Robert Doak Lilley (January 28, 1836 - November 12, 1886) was a Confederate brigadier general during the American Civil War. He served in most of the leading battles of the Army of Northern Virginia and led a brigade of infantry in the Shenandoah Valley in the last years of the war.

==Early life and career==

Robert D. Lilley was born near Greenville, Virginia to a military family. His father, James M. Lilley (1802–1875), a prominent landowner and patented inventor of surveying instruments, was commissioned in 1838 as a colonel in the Virginia militia.

Lilley studied at Washington College before beginning a career selling surveying instruments invented by his father.

==Civil War service==
In 1861, he joined the Confederate army as a captain of the Lee Rifles, which became a company in the 25th Virginia Infantry.

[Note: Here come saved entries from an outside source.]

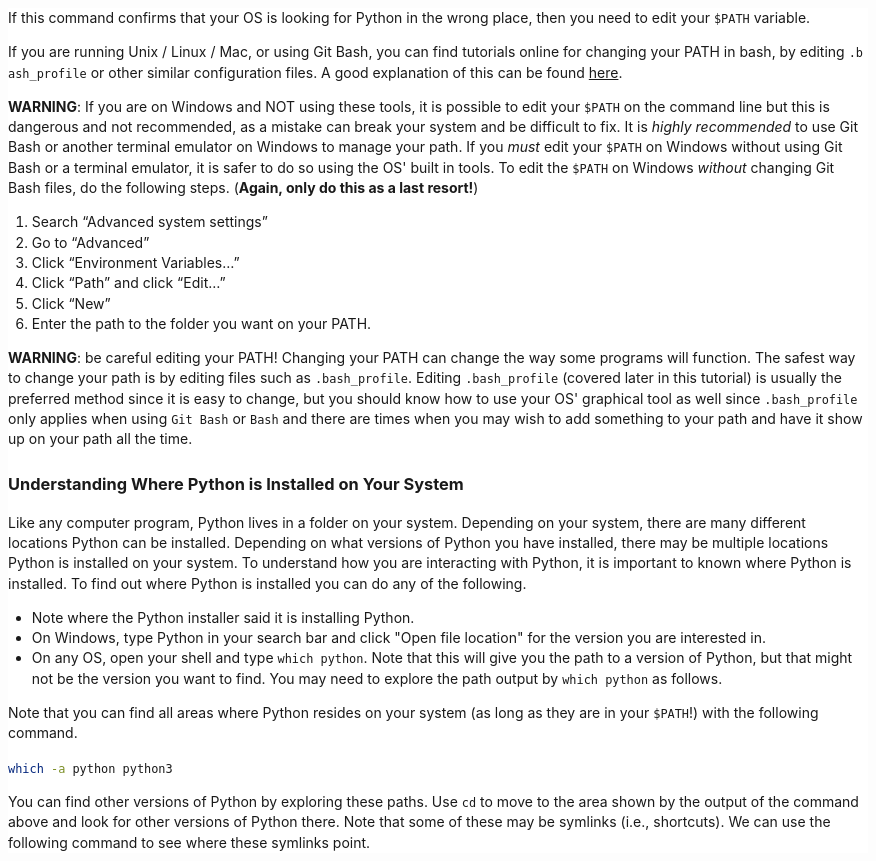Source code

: If this command confirms that your OS is looking for Python in the wrong place, then you need to edit your `$PATH` variable.

If you are running Unix / Linux / Mac, or using Git Bash, you can find tutorials online for changing your PATH in bash, by editing `.bash_profile` or other similar configuration files. A good explanation of this can be found [here](https://unix.stackexchange.com/questions/26047/how-to-correctly-add-a-path-to-path).

**WARNING**: If you are on Windows and NOT using these tools, it is possible to edit your `$PATH` on the command line but this is dangerous and not recommended, as a mistake can break your system and be difficult to fix. It is *highly recommended* to use Git Bash or another terminal emulator on Windows to manage your path. If you *must* edit your `$PATH` on Windows without using Git Bash or a terminal emulator, it is safer to do so using the OS' built in tools. To edit the `$PATH` on Windows *without* changing Git Bash files, do the following steps. (**Again, only do this as a last resort!**)

1. Search “Advanced system settings”
2. Go to “Advanced”
3. Click “Environment Variables…”
4. Click “Path” and click “Edit…”
5. Click “New”
6. Enter the path to the folder you want on your PATH.

**WARNING**: be careful editing your PATH! Changing your PATH can change the way some programs will function. The safest way to change your path is by editing files such as `.bash_profile`. Editing `.bash_profile` (covered later in this tutorial) is usually the preferred method since it is easy to change, but you should know how to use your OS' graphical tool as well since `.bash_profile` only applies when using `Git Bash` or `Bash` and there are times when you may wish to add something to your path and have it show up on your path all the time.

### Understanding Where Python is Installed on Your System

Like any computer program, Python lives in a folder on your system. Depending on your system, there are many different locations Python can be installed. Depending on what versions of Python you have installed, there may be multiple locations Python is installed on your system. To understand how you are interacting with Python, it is important to known where Python is installed. To find out where Python is installed you can do any of the following.

* Note where the Python installer said it is installing Python.
* On Windows, type Python in your search bar and click "Open file location" for the version you are interested in.
* On any OS, open your shell and type `which python`. Note that this will give you the path to a version of Python, but that might not be the version you want to find. You may need to explore the path output by `which python` as follows.

Note that you can find all areas where Python resides on your system (as long as they are in your `$PATH`!) with the following command.

```bash
which -a python python3
```

You can find other versions of Python by exploring these paths. Use `cd` to move to the area shown by the output of the command above and look for other versions of Python there. Note that some of these may be symlinks (i.e., shortcuts). We can use the following command to see where these symlinks point.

The 25th Virginia joined the Army of Northern Virginia as part of Elzey's Brigade in the division of Richard S. Ewell and fought with Stonewall Jackson in the Shenandoah Valley. He received a commendation for his actions at the Battle of Cedar Mountain, and again at the Second Battle of Bull Run. After heavy losses throughout 1862, he was the senior officer in his regiment at the Battle of Antietam and commanded the unit.

In January, he was promoted to major, and after the Battle of Gettysburg he was cited again and promoted to lieutenant colonel. He was temporarily promoted to brigadier general on May 31, 1864 and given command of Pegram's old brigade of Virginia Regiments in Ramseur's Division of the Second Corps. He was left in command of the brigade when it was transferred to the Shenandoah Valley with Jubal A. Early to stop the Union advance there.

Lilley was wounded three times, lost an arm, and was captured at Stephenson's Depot on July 20, 1864. He was rescued four days later at Winchester and then rejoined his brigade. He surrendered in April 1865 and was paroled at Staunton, Virginia on May 23.

==Later life and career==

In 1869 he became a financial agent at his alma mater, Washington College, renamed Washington and Lee College during his time there.

Robert D. Lilley died of paralysis in Richmond, Virginia on November 12, 1886, and is buried in Thornrose Cemetery in Staunton.